El hecho fue dado a conocer por el ministro de Desregulación y Transformación del Estado, Federico Sturzenegger, quien utilizó el caso para cuestionar la burocracia estatal y los controles regulatorios actuales.
El producto de la discordia
Se trata de un desodorante de ambientes denominado “Poett Anti-Mufa”, desarrollado por el Grupo Ayudín (empresa que adquirió las operaciones de Clorox en la región en 2024). La firma pretendía lanzar una edición especial aprovechando el fervor mundialista y el extendido concepto cultural de la «mufa» en el fútbol argentino.
Sin embargo, el trámite de aprobación se estancó cuando la ANMAT exigió que la empresa demostrara científicamente que la fragancia efectivamente podía «espantar la mala suerte», un requisito técnico imposible de cumplir para un concepto basado en una creencia popular.
La dura crítica de Sturzenegger
El ministro Sturzenegger reaccionó con dureza en sus redes sociales, calificando la situación como un ejemplo del «Estado como mal puro».
- Burocracia innecesaria: El funcionario planteó que este tipo de exigencias representan un exceso regulatorio que frena la innovación y el marketing de las empresas.

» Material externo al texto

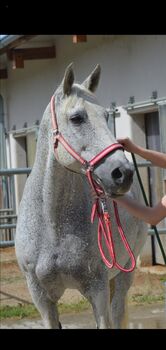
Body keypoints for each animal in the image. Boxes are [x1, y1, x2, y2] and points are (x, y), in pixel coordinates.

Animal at [15, 63, 147, 328]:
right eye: (77, 118)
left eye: (106, 116)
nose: (123, 173)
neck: (52, 225)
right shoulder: (41, 298)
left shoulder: (98, 291)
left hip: (125, 271)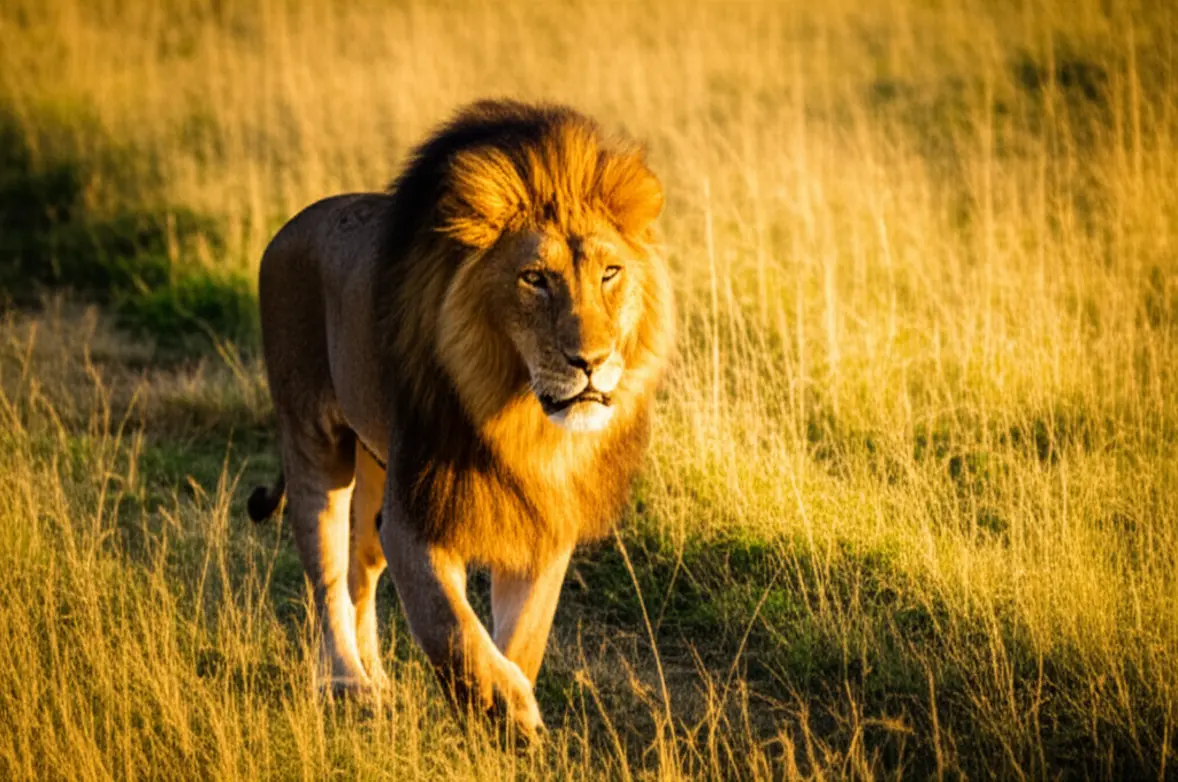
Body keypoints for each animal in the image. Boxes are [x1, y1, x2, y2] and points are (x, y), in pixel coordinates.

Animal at [246, 99, 673, 737]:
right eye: (534, 279)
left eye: (609, 273)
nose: (591, 362)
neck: (520, 423)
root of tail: (289, 227)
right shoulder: (416, 517)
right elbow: (450, 625)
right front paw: (506, 710)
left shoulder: (544, 527)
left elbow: (522, 638)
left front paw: (510, 705)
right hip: (312, 439)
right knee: (326, 575)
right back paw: (348, 685)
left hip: (378, 468)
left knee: (359, 573)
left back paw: (379, 680)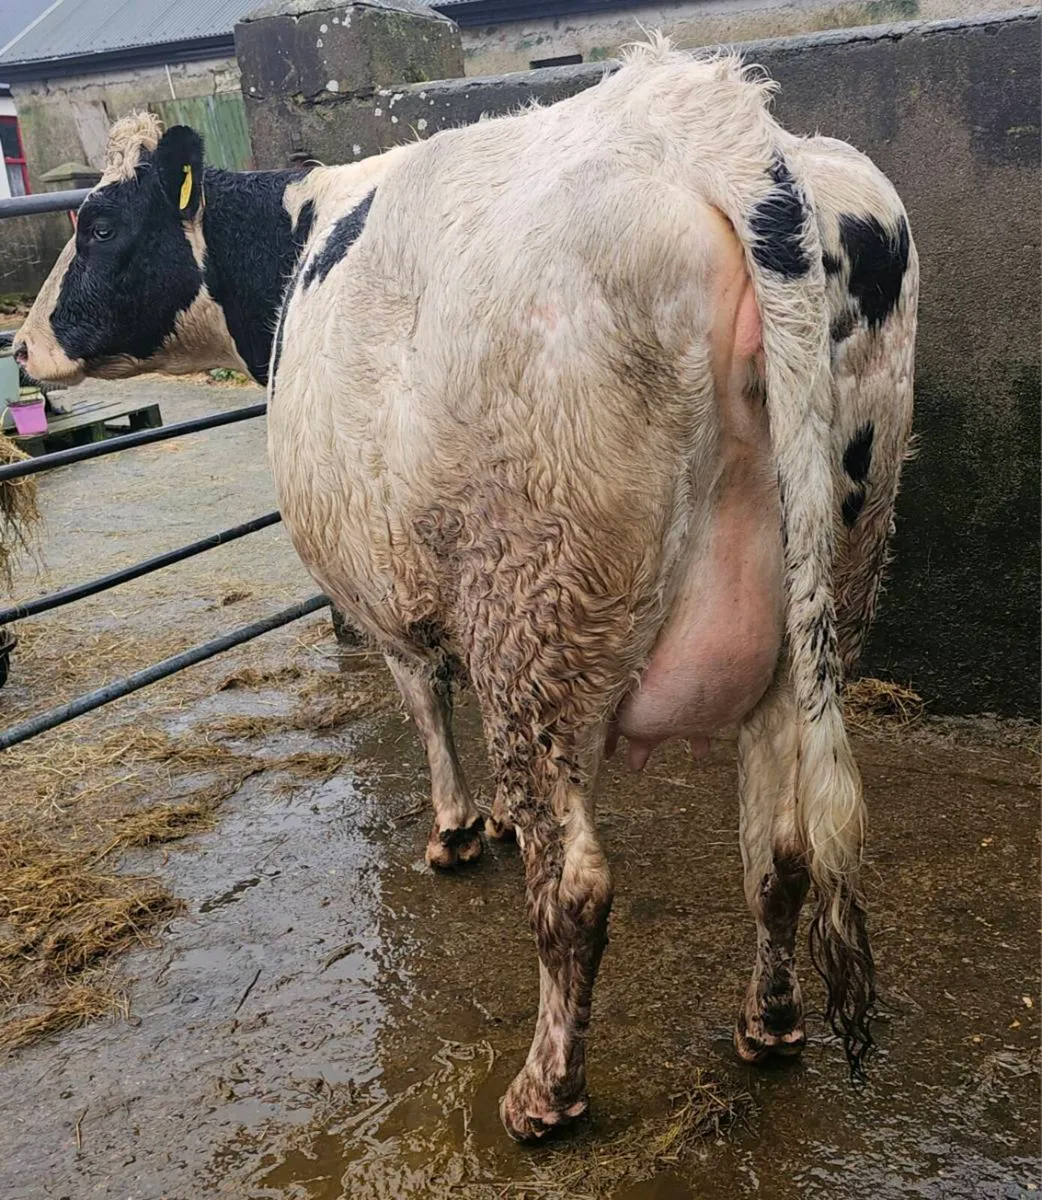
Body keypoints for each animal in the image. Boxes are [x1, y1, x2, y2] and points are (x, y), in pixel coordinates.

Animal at [16, 38, 917, 1142]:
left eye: (97, 223)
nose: (22, 344)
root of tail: (712, 120)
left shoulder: (383, 586)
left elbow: (424, 701)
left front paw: (454, 831)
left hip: (536, 616)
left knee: (573, 882)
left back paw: (544, 1093)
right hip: (820, 600)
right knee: (780, 846)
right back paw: (770, 1024)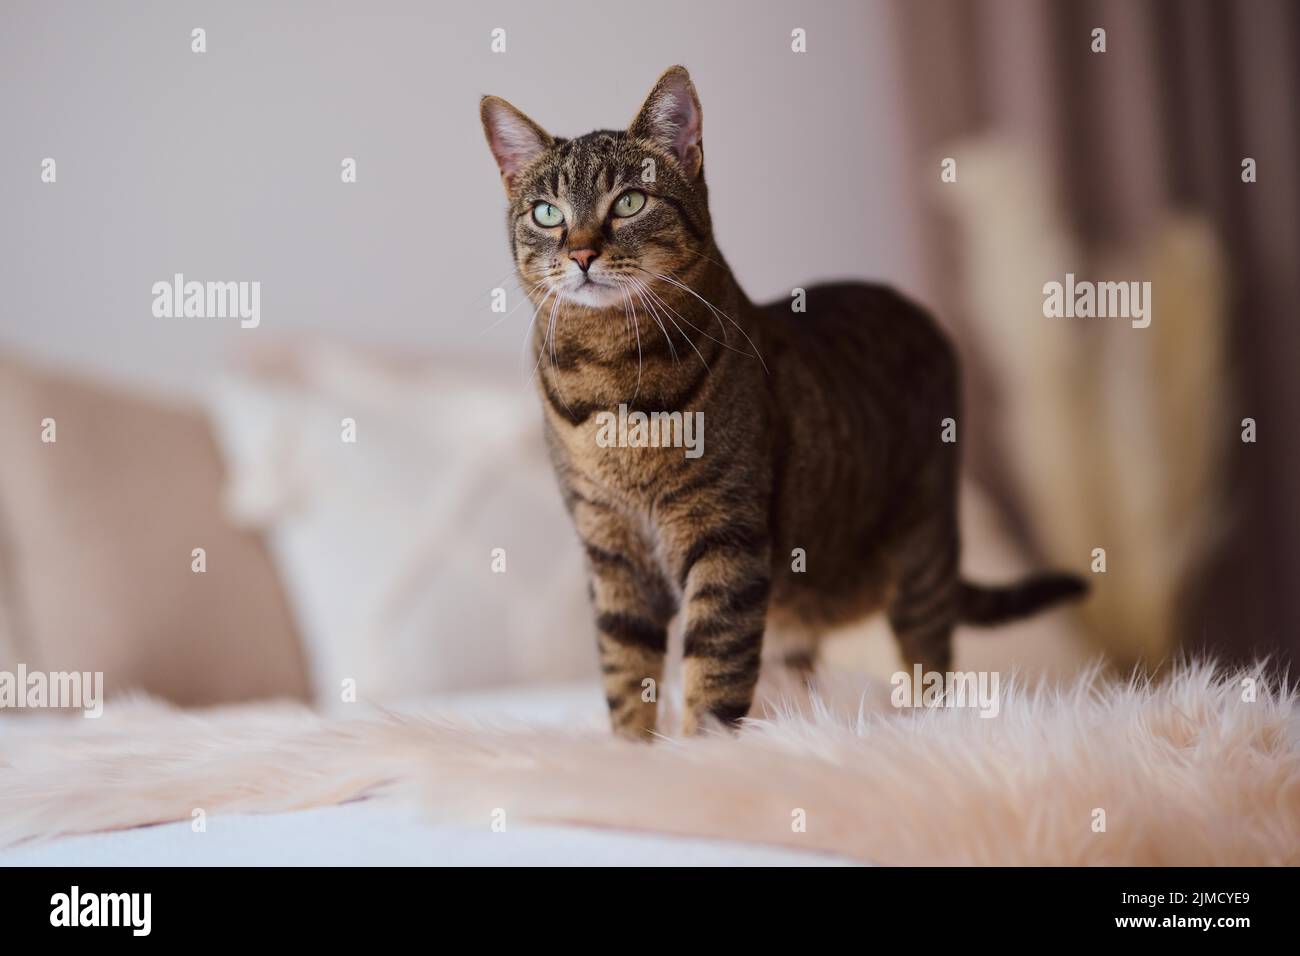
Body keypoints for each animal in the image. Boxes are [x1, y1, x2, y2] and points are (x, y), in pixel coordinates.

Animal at [480, 67, 1086, 738]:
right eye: (547, 213)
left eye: (630, 202)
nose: (581, 254)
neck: (610, 373)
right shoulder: (610, 552)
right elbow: (624, 675)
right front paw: (633, 754)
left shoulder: (726, 539)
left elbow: (712, 676)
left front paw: (697, 755)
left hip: (924, 556)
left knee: (930, 665)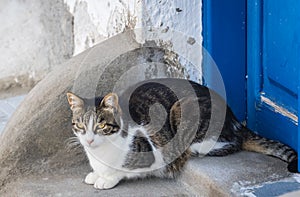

- Reformas en marcha: El caso surge en un contexto donde el Gobierno nacional busca simplificar trámites y eliminar organismos o normativas que consideran obsoletas.
El rol de la ANMAT
Desde el organismo regulador sostienen que cualquier afirmación o propiedad declarada en el rótulo de un producto debe estar debidamente ensayada y comprobada para evitar publicidad engañosa. En este caso, la ANMAT consideró que atribuirle propiedades «mágicas» o preventivas contra la mala suerte a un desinfectante o desodorante de ambientes no encuadraba en las normativas vigentes.
La situación se volvió viral rápidamente, dividiendo opiniones entre quienes defienden el rigor técnico del organismo y quienes consideran que se trata de una interpretación rígida que ignora el contexto lúdico de una campaña publicitaria para el Mundial.